Poi un altro aiuto preziosissimo è stato il regalo di un tornio modernissimo, ce ne sono solo due nel paese di questo modello. Questo tornio con dodici metri di superficie di lavoro ci ha consentito di fare un contratto e di far lavorare molti lavoratori. È l’aiuto più prezioso di tutti, perché come dice quel vecchio proverbio cinese, se un uomo non ha da mangiare e gli dai un pesce è sazio per un giorno, ma se gli insegni a pescare è un aiuto per sempre. Così questo impianto per noi ha un significato particolare, perché così si può guadagnare, che è la cosa che desiderano tutti i lavoratori, guadagnare e fare una vita degna di un uomo.
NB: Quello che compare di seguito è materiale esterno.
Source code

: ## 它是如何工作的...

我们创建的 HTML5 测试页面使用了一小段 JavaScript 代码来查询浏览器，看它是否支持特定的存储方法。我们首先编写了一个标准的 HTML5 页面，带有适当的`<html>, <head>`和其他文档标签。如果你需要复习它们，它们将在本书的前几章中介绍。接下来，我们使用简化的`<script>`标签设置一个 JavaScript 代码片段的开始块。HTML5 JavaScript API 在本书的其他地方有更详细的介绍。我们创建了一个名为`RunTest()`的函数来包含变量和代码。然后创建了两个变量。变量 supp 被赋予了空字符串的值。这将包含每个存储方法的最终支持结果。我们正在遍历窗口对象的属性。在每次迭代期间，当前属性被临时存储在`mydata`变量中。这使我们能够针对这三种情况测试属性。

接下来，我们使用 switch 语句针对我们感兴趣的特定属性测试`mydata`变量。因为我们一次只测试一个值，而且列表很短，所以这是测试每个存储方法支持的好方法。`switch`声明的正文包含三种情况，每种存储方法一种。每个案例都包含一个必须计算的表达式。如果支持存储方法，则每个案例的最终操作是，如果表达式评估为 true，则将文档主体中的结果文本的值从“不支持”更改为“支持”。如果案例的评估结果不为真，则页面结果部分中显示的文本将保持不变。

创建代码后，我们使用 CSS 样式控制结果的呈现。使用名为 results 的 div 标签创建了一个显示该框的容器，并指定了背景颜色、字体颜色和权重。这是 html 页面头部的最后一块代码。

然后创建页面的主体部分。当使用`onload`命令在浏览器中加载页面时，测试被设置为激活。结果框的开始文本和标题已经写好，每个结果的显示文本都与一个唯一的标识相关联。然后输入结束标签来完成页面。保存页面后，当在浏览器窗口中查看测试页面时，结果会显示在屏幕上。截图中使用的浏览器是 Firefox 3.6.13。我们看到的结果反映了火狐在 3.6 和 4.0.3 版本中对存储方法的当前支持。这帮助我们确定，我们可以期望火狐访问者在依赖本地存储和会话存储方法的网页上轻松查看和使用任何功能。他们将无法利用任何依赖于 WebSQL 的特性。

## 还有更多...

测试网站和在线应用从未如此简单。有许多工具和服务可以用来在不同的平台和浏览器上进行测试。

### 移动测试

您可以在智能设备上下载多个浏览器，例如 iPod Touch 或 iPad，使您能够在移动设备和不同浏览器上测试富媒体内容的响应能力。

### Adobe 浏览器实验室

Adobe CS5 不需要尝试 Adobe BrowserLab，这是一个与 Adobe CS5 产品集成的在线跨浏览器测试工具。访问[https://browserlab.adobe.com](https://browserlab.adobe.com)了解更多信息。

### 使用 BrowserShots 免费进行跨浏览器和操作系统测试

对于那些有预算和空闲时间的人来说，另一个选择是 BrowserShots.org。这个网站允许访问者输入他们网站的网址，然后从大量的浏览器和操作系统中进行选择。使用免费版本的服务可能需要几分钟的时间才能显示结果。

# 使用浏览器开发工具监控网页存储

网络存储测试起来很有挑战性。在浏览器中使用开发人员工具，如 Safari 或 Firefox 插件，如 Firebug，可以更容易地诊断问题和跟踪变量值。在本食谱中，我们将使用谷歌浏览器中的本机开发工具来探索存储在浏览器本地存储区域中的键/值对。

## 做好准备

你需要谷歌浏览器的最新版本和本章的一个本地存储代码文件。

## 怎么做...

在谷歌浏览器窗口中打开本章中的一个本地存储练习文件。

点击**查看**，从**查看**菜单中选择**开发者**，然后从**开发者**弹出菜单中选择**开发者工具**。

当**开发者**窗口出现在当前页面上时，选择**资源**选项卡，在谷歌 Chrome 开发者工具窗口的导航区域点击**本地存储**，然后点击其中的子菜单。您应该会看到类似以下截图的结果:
D. - Leggiamo tutti i giorni sui quotidiani nazionali, e c’è un editoriale anche oggi, in prima pagina sulla Stampa, in cui s’invita l’Europa, ad agire in profondità, insomma a tornare all’attacco contro la Jugoslavia, in particolare attraverso la secessione del Montenegro. Come vi collocate rispetto a queste nuove aggressioni in preparazione?

R. - La gente comune questa tensione della quale parlano i media occidentali non la sente perché la gente è sempre stata insieme come nella ex Jugoslavia. Tenendo conto che in Serbia ci sono 600.000 montenegrini e in Montenegro soltanto 450.000, questo significa che ci sono più montenegrini in Serbia. Siamo stati insieme da secoli, ma con tutte le cose che sono state fatte da fuori, possiamo solo sperare che non accendano un altro fuoco come hanno già fatto. Rimane il fatto che la gente che ha lo stomaco vuoto non può fare politica, ma deve pensare a sfamare i bambini, e può comunque essere facilmente manipolata.

Allora non si sa, non possiamo prevedere; ma speriamo nel fatto che abbiamo buonissimi rapporti con il sindacato montenegrino, e che il popolo non sente queste cose. Non sappiamo cosa succederà.